This high visitation rubbed off on sales of Yellowstone Treasures, which, I’m happy to say, have never been better. Comments like these may have helped:

We have just received our copy of your wonderful book in the mail and we cannot put it down! My husband and I are planning our 4th trip to Yellowstone for this Fall. . . . We are so excited and even more so now that we have found your wonderful resource which will accompany us every step of the way.

The book was a magnificent guide that allowed my family (wife, two little girls ages 5 and 7, and their grandparents), to maximize every moment in this wonderful place. Incremental details, ease of info lookup, summary on prioritizing sites, lodging, etc. This book is just like a non-electronic GPS with supporting info, as the roads are relatively simple in the park. Our copy is treasured and tattered. . . .
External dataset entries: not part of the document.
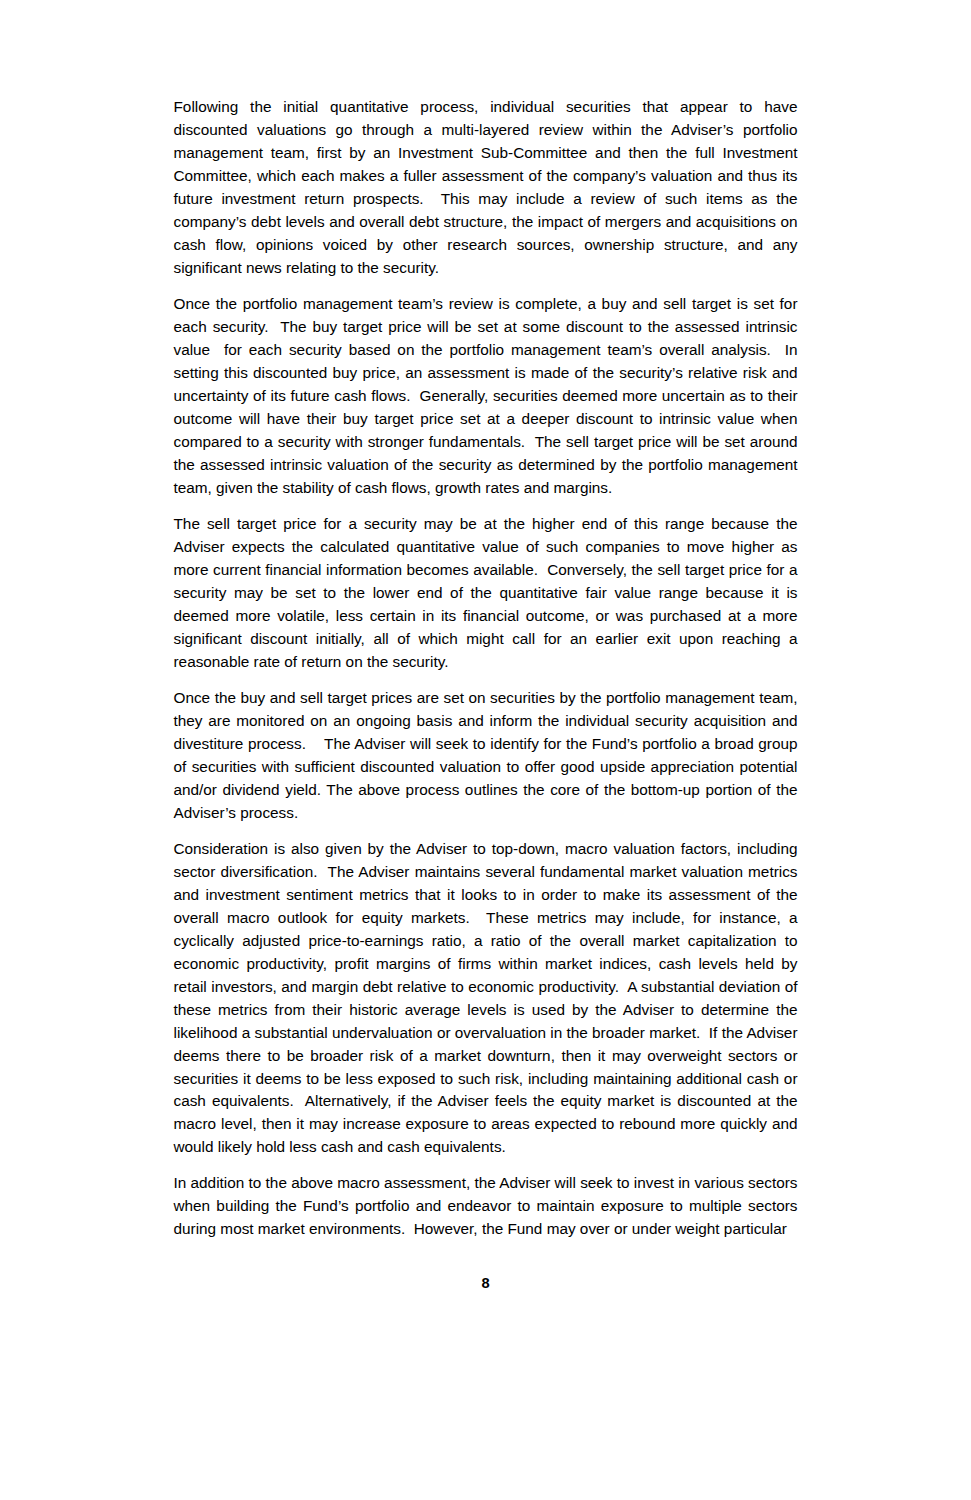Following the initial quantitative process, individual securities that appear to have discounted valuations go through a multi-layered review within the Adviser’s portfolio management team, first by an Investment Sub-Committee and then the full Investment Committee, which each makes a fuller assessment of the company’s valuation and thus its future investment return prospects. This may include a review of such items as the company’s debt levels and overall debt structure, the impact of mergers and acquisitions on cash flow, opinions voiced by other research sources, ownership structure, and any significant news relating to the security.
Once the portfolio management team’s review is complete, a buy and sell target is set for each security. The buy target price will be set at some discount to the assessed intrinsic value for each security based on the portfolio management team’s overall analysis. In setting this discounted buy price, an assessment is made of the security’s relative risk and uncertainty of its future cash flows. Generally, securities deemed more uncertain as to their outcome will have their buy target price set at a deeper discount to intrinsic value when compared to a security with stronger fundamentals. The sell target price will be set around the assessed intrinsic valuation of the security as determined by the portfolio management team, given the stability of cash flows, growth rates and margins.
The sell target price for a security may be at the higher end of this range because the Adviser expects the calculated quantitative value of such companies to move higher as more current financial information becomes available. Conversely, the sell target price for a security may be set to the lower end of the quantitative fair value range because it is deemed more volatile, less certain in its financial outcome, or was purchased at a more significant discount initially, all of which might call for an earlier exit upon reaching a reasonable rate of return on the security.
Once the buy and sell target prices are set on securities by the portfolio management team, they are monitored on an ongoing basis and inform the individual security acquisition and divestiture process. The Adviser will seek to identify for the Fund’s portfolio a broad group of securities with sufficient discounted valuation to offer good upside appreciation potential and/or dividend yield. The above process outlines the core of the bottom-up portion of the Adviser’s process.
Consideration is also given by the Adviser to top-down, macro valuation factors, including sector diversification. The Adviser maintains several fundamental market valuation metrics and investment sentiment metrics that it looks to in order to make its assessment of the overall macro outlook for equity markets. These metrics may include, for instance, a cyclically adjusted price-to-earnings ratio, a ratio of the overall market capitalization to economic productivity, profit margins of firms within market indices, cash levels held by retail investors, and margin debt relative to economic productivity. A substantial deviation of these metrics from their historic average levels is used by the Adviser to determine the likelihood a substantial undervaluation or overvaluation in the broader market. If the Adviser deems there to be broader risk of a market downturn, then it may overweight sectors or securities it deems to be less exposed to such risk, including maintaining additional cash or cash equivalents. Alternatively, if the Adviser feels the equity market is discounted at the macro level, then it may increase exposure to areas expected to rebound more quickly and would likely hold less cash and cash equivalents.
In addition to the above macro assessment, the Adviser will seek to invest in various sectors when building the Fund’s portfolio and endeavor to maintain exposure to multiple sectors during most market environments. However, the Fund may over or under weight particular
8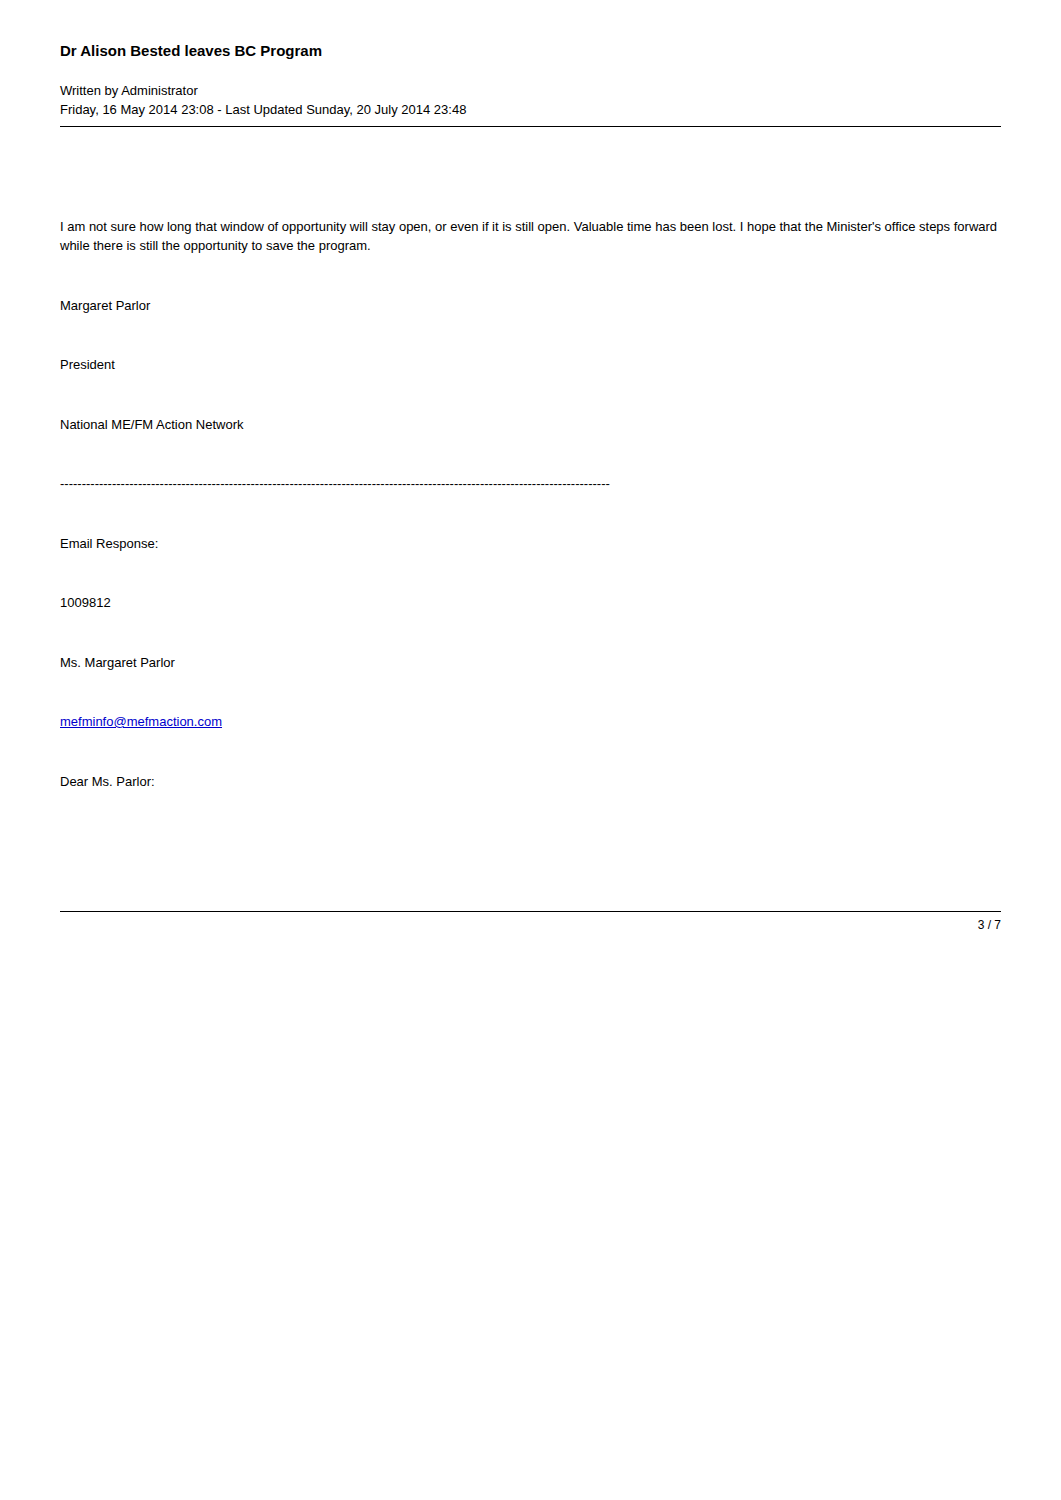Dr Alison Bested leaves BC Program
Written by Administrator
Friday, 16 May 2014 23:08 - Last Updated Sunday, 20 July 2014 23:48
I am not sure how long that window of opportunity will stay open, or even if it is still open. Valuable time has been lost. I hope that the Minister's office steps forward while there is still the opportunity to save the program.
Margaret Parlor
President
National ME/FM Action Network
-------------------------------------------------------------------------------------------------------------------------------
Email Response:
1009812
Ms. Margaret Parlor
mefminfo@mefmaction.com
Dear Ms. Parlor:
3 / 7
Everything my traveling companions and I could want to know or need to know about the area within Yellowstone was within the nearly 400 pages of this book. The next time my friends and I go back to the park, we certainly will be making use of Ms. Chapple’s work. If you are planning to visit Yellowstone National Park, I strongly advise you to get a copy of this book beforehand yourself and keep it on hand as you traverse the park.

And I was delighted to find that Amazon is including a copy of Yellowstone Treasures with the Canon sweepstakes they will hold November 9-15.

Chalk up one more for Yellowstone: Fodors.com has a forum where someone asked whether Yellowstone or Yosemite would be a better choice as a vacation spot for taking children 11 and 13 next summer. Two of the comments were: “Yellowstone has such variety in natural settings, unique environments, and wildlife . . . “ and “There are plenty of ‘walks’—rather than hikes. Places where you park your car and walk about one-half mile along a nice path. . . . Don’t think of this trip as a drive-by Disney-type experience.” I can second that!